I am placing this post in Beekeeping 101 because I may have done something basically sound or basically very wrong. It was one of those "in the field" decisions that kept me from posting about it first. I did by phone ask some older beekeepers and definitely got more differing answers than questions asked! So, here is what I've done (or what has happened).
I started two colonies just this past Spring (March 26) ending up with a setup of 2 deep brood boxes. They seem to have done well over the summer despite our too hot, then too wet, then too hot weather (upper East TN). One colony has always tended to be a little stronger than the other, but both have checked out well during inspections. It is now the last day of August and I did a minimal inspection on Monday, August 26 (minimal meaning confirming presence of Queen, eggs, brood in various stages, did not go to bottom box). After attending a bee club meeting on Monday night, part of the discussion (from experienced guest speaker) included feeding and hive body reversal. In my specific location, there appears to be very little pollen or nectar for the bees to collect. The guest speaker is already feeding her colonies (she also has a commercial operation) and she is providing pollen substitute as well. There were mixed reviews amongst the members of the club concerning feeding at this time or providing pollen substitute at all. Ask 5 beekeepers, get 7 answers thing.
As we discussed the reversal of hive bodies, the general consensus seems to be that reversal is only to be done in Spring, however there were some who have found it necessary to reverse hive bodies at different times. Due to all this discussion, and FULL inspection of my colonies today, I concluded that the stronger hive would benefit from hive body reversal for the following reasons:
I placed the top hive body box on a little earlier than normal because that colony insisted on make Queen cells. My local inspector came out and took a look and we decided together that going ahead with the top box might give them extra room to deter building Queen cells or possibly swarming. It worked well...the Queen moved up fairly quickly and Queen cells disappeared, although that colony appears to have replaced it's Queen on it's own at least three times (but I have been able to SEE the Queen upon every inspection). The downside to adding the upper box early was of course it deterred the bees from filling out the foundation/comb on the outside as they want to move on up (this was expected).
Today, I checked the weight of the colony and it felt light. I proceeded with the full inspection (including all of the lower box). What I found was two frames of brood, capped and several but not excessive bees attending. There was "some" pollen, hardly any nectar and no honey stored in the lower box. In the UPPER box, I found brood, excellent pattern in at least 8 frames, maybe three or four cells with some pollen, no nectar and only two frames with a tiny amount of capped honey on the right and left upper corners. Therefore I have determined that either the girls have not stored anything for winter yet or have eaten most of their stores due to weather and lack of food sources.

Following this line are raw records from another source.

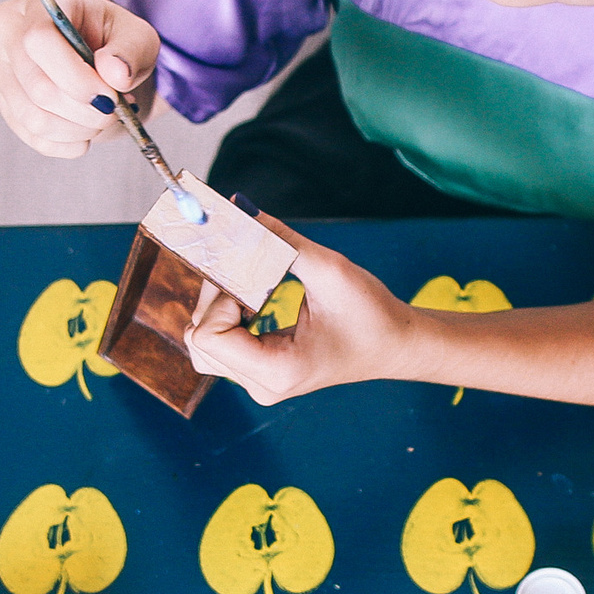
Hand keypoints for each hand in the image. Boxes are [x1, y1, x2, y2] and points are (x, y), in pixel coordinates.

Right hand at [0, 0, 161, 158]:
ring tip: (103, 117)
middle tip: (114, 110)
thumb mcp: (138, 38)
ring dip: (78, 128)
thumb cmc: (117, 43)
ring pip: (33, 116)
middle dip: (83, 109)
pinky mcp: (6, 102)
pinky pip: (33, 136)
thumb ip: (131, 51)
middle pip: (36, 85)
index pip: (39, 39)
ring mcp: (2, 68)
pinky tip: (86, 130)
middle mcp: (10, 29)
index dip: (74, 76)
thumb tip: (115, 73)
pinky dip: (68, 142)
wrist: (102, 63)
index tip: (109, 96)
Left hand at [183, 214, 417, 403]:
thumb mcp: (330, 269)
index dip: (220, 297)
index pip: (208, 335)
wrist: (396, 345)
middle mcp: (262, 386)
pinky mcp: (258, 373)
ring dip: (218, 306)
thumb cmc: (371, 314)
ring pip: (202, 343)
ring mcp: (258, 383)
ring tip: (252, 286)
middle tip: (246, 270)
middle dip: (215, 297)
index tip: (251, 275)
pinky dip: (226, 315)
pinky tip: (254, 298)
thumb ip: (280, 240)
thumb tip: (239, 208)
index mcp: (278, 370)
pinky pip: (219, 344)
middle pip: (198, 338)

I removed the frames from the lower box that had not even been drawn out and placed them in the next to last (outside) positions of the upper box. I took the two frames of capped brood from the lower box and placed them in the center of the upper box near the frame with the Queen on it. I then reversed the hive bodies putting the Queen back below with ALL her brood and all the daughters living right with her. That left in the upper box only outside frames not yet drawn out, some frames with minimal pollen and nectar, and also providing plenty of room for her to move back upwards! With even a little luck we should have AT LEAST 2 more months of decent flying weather (days above 55). We usually start getting light frost mid-end Oct. This should give the Queen time to move back up to the upper box (as the lower box is packed with brood) and also give plenty of room for the bees to start saving up their stores again for cold weather. There are no honey supers on the hives, I have started feeding them (they congregated quickly on the syrup to feed), and have placed a pollen pattie in a bird house on a hook about 10 feet away from the hives (to prevent small hive beetles from thriving on the patties INSIDE the colony). The bees have not yet investigated the patties throughout the day (Patties made from Megabee dry and local honey from a close friend and a few drops of HoneyBHealthey). Syrup is mixed 2:1.
Now...I know this is long and difficult to read, but I am asking anyone who's willing to point out whether I have helped my colony or caused a disaster. I do not have a mentor because whenever mentors are mentioned at bee meeting, all the old timers start looking at the floor and out the windows scared to death someone might ask them for help...so I had to make this decision on my own at the time of inspection today (I did not want to open the hives several days in a row toying with decision making.
I understand that I disturbed the "nest", but need to know if I made a sound decision.
Please critique my actions as honestly as you can. I am a fairly new beekeeper (this year) and rather than try to force honey storage for me to steal, my aim is to make my colonies as strong as possible for the coming winter.
As a side note, I left my weaker colony as is because they seem to have plenty of room to do what they do naturally (although they have no stores either). But I am feeding.
Thanks ahead to anyone willing to read all of this...and I will add or answer any questions to get a clearer idea of how to best take care of my bees!!!